Desde mi trinchera feliz: EN BÚSQUEDA DE UNA CIUDAD FELIZ. Por Oscar Delgado

El concepto y visión de la Maracaibo grande, debe tener su soporte, en su desarrollo urbano y rural, como garantía de adecuar de manera planificada las áreas que corresponde a su ordenamiento físico, su estructura de servicios y espacios públicos, así como lo relacionado a su desarrollo financiero, empresarial, comercial, social y de las más diversas actividades culturales y aprovechamiento de su patrimonio histórico. Esto con el propósito de contar con una ciudad que se corresponda con los estándares del desarrollo humano. Es decir, áreas y sectores amigables, vivibles, ambientalmente posible.

Un segundo aspecto está profundamente vinculado con  el desarrollo de la ciudadanía. No parece posible mantener y disfrutar correctamente el ordenamiento urbano y rural, si los ciudadanos no están educados y socializados en sus derechos y deberes como ciudadano. Se trata de incorporar a los ciudadanos al proceso permanente de participación activa en los aspectos sociales, económicos, políticos y culturales de tu ciudad.

Para que una ciudad sea feliz, tenemos que darle orden a sus espacios y participación libre de las personas que la habitan, para adecuarla a sus derechos, siendo uno de los más importantes, sentir que la ciudad y sus zonas rurales, sean seguras, vivibles, equilibradas, sin los ruidos visuales y auditivos, que tanto afectan y alteran a la ciudadanía.

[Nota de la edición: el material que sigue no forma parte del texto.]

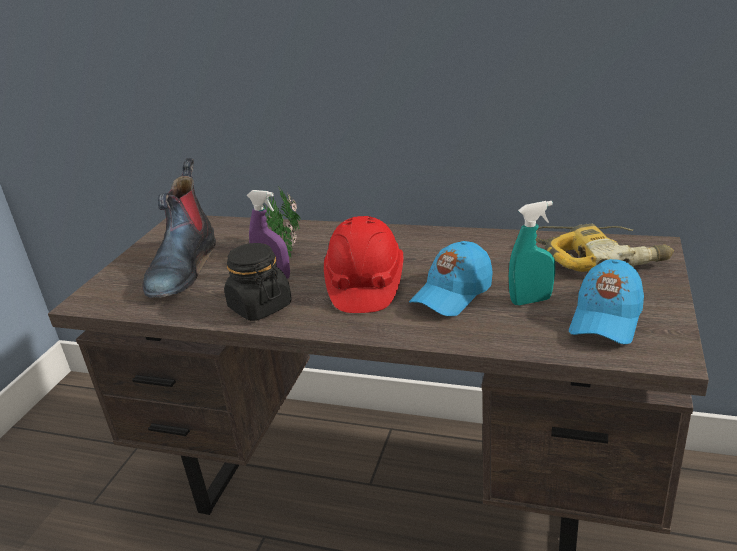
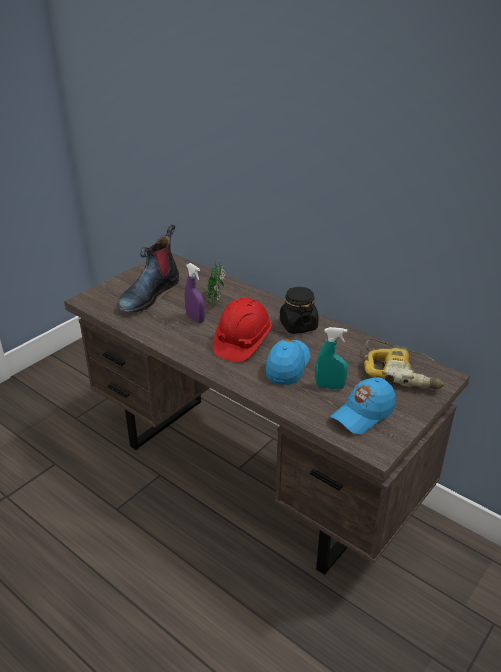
camera: 20 degrees right, 5 degrees up
black jar [224,243,292,321] -> black jar moved to [280,287,319,334]
blue cap [409,241,493,316] -> blue cap turned 135 degrees clockwise [266,339,310,385]

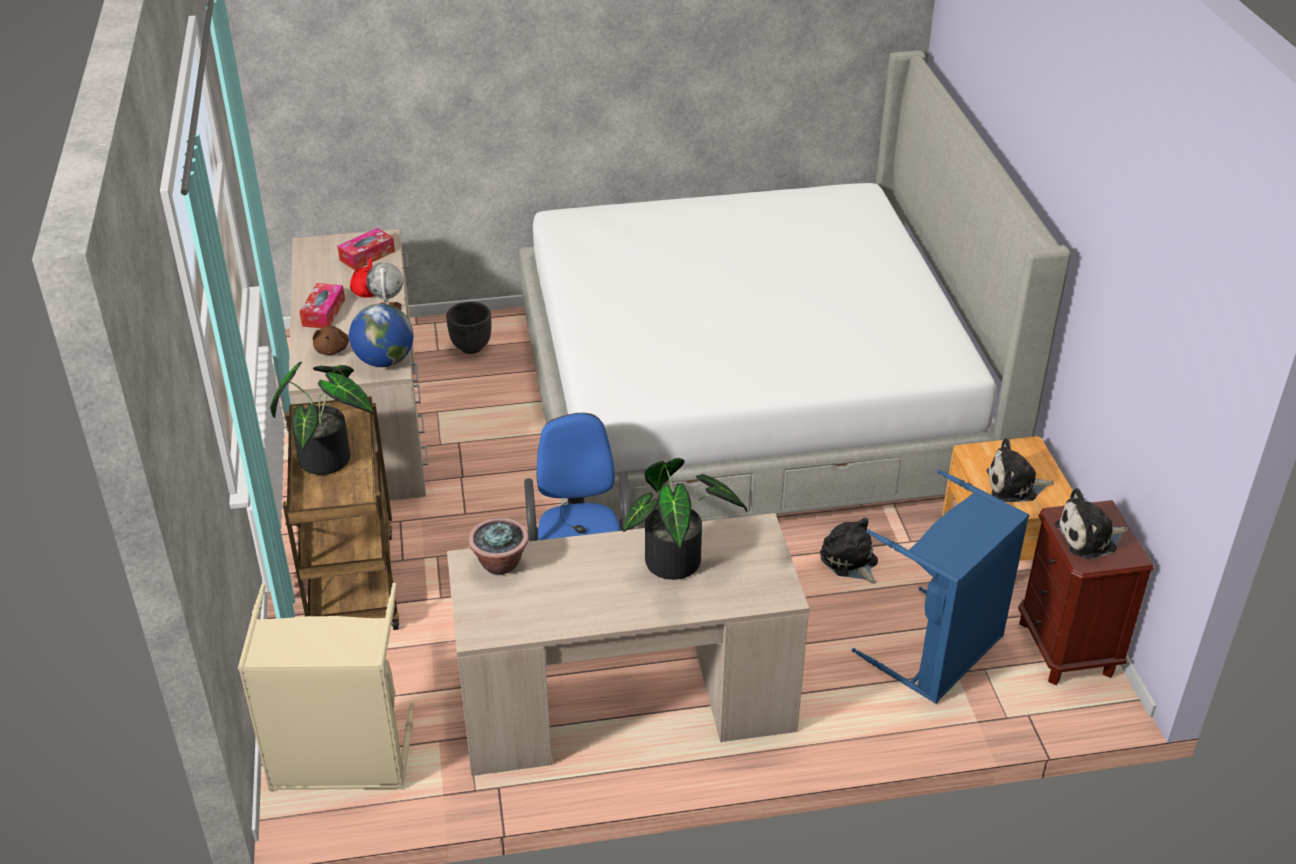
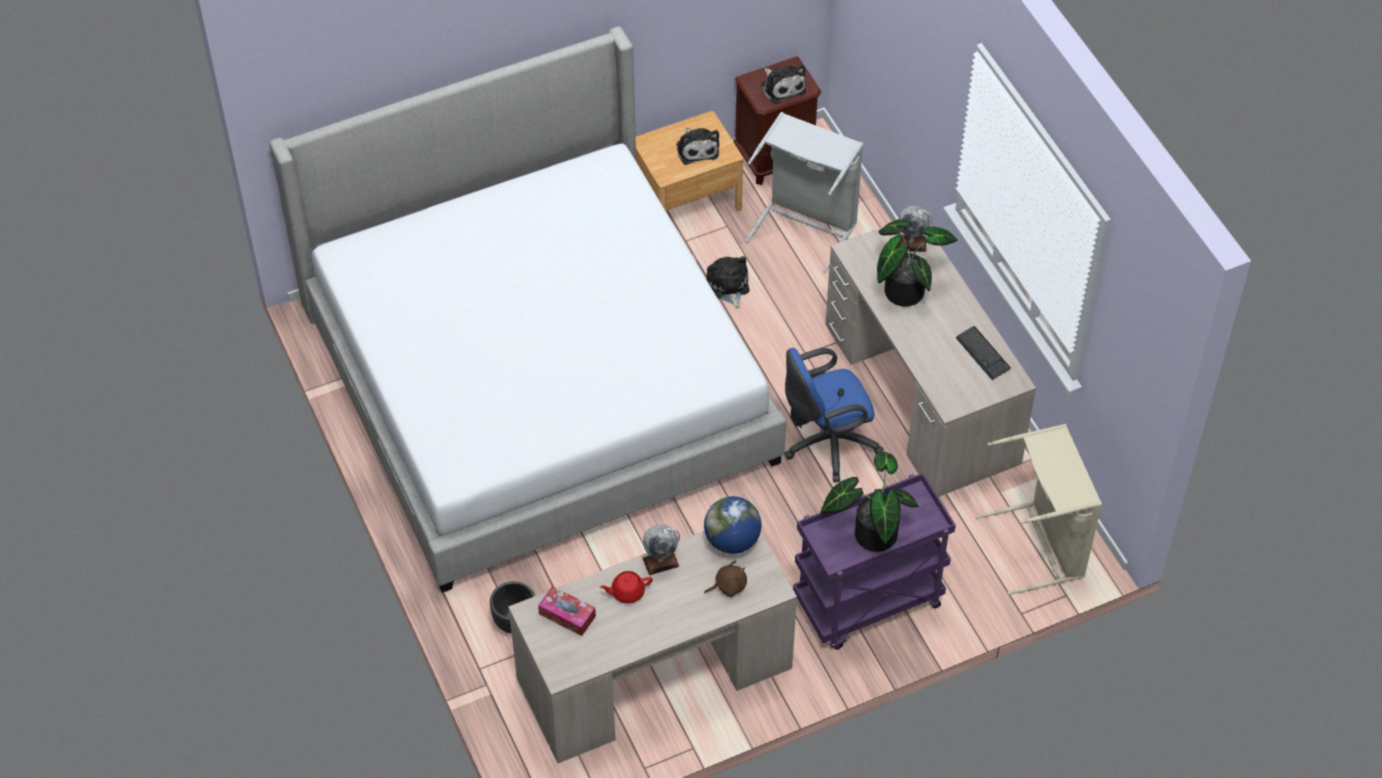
camera: 105 degrees left, 15 degrees up
brown cart [283,397,399,630] -> purple cart [793,473,956,649]
tissue box [299,283,345,328] -> none
potted plant [468,518,529,575] -> none
plush toy [820,517,878,584] -> plush toy turned 120 degrees clockwise [707,256,749,309]
blue laundry basket [852,470,1029,704] -> grey laundry basket [746,112,864,273]
none -> globe [898,206,933,252]
none -> keyboard [956,326,1011,380]

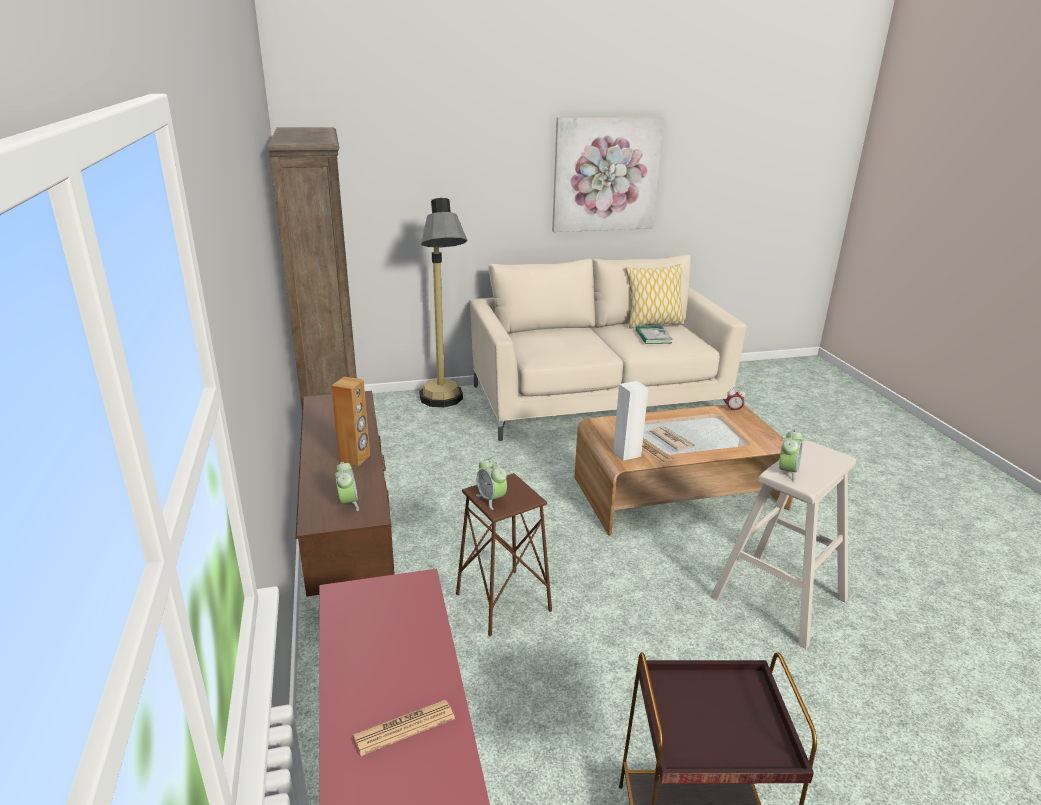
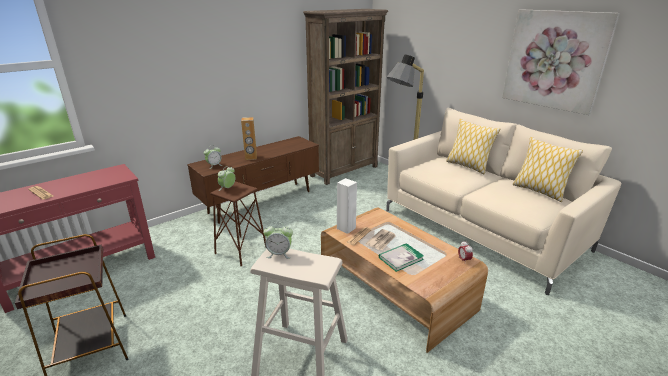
camera: 65 degrees right, 0 degrees up
book [636,326,672,344] -> book moved to [379,243,424,272]
none -> pillow [446,119,500,174]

Cuando pienso en la Maracaibo grande, la Maracaibeña, siento que el proceso de inicio y desarrollo de sus espacios como ciudad feliz, están detenidos y perturbados, también siento  que hay un gran potencial humano y planes para lograrlo. Hay varios compromisos para lograr el objetivo, el primero: Impulsar el Plan de Desarrollo Urbano Local de Maracaibo, que está aprobada por la Cámara Municipal de Maracaibo, desde el año 2008, y que además, fue elaborado por un valioso equipo de la Facultad de Arquitectura de LUZ,  el segundo, crear las condiciones políticas para  fomentar, difundir y socializar el proceso ciudadano y de ciudadanía que requiere ser incorporado desde las preparatorias hasta los niveles universitarios y de sistemas de señalización y comunicación permanente, hasta que se convieta en el modo de vida del Maracaibeño.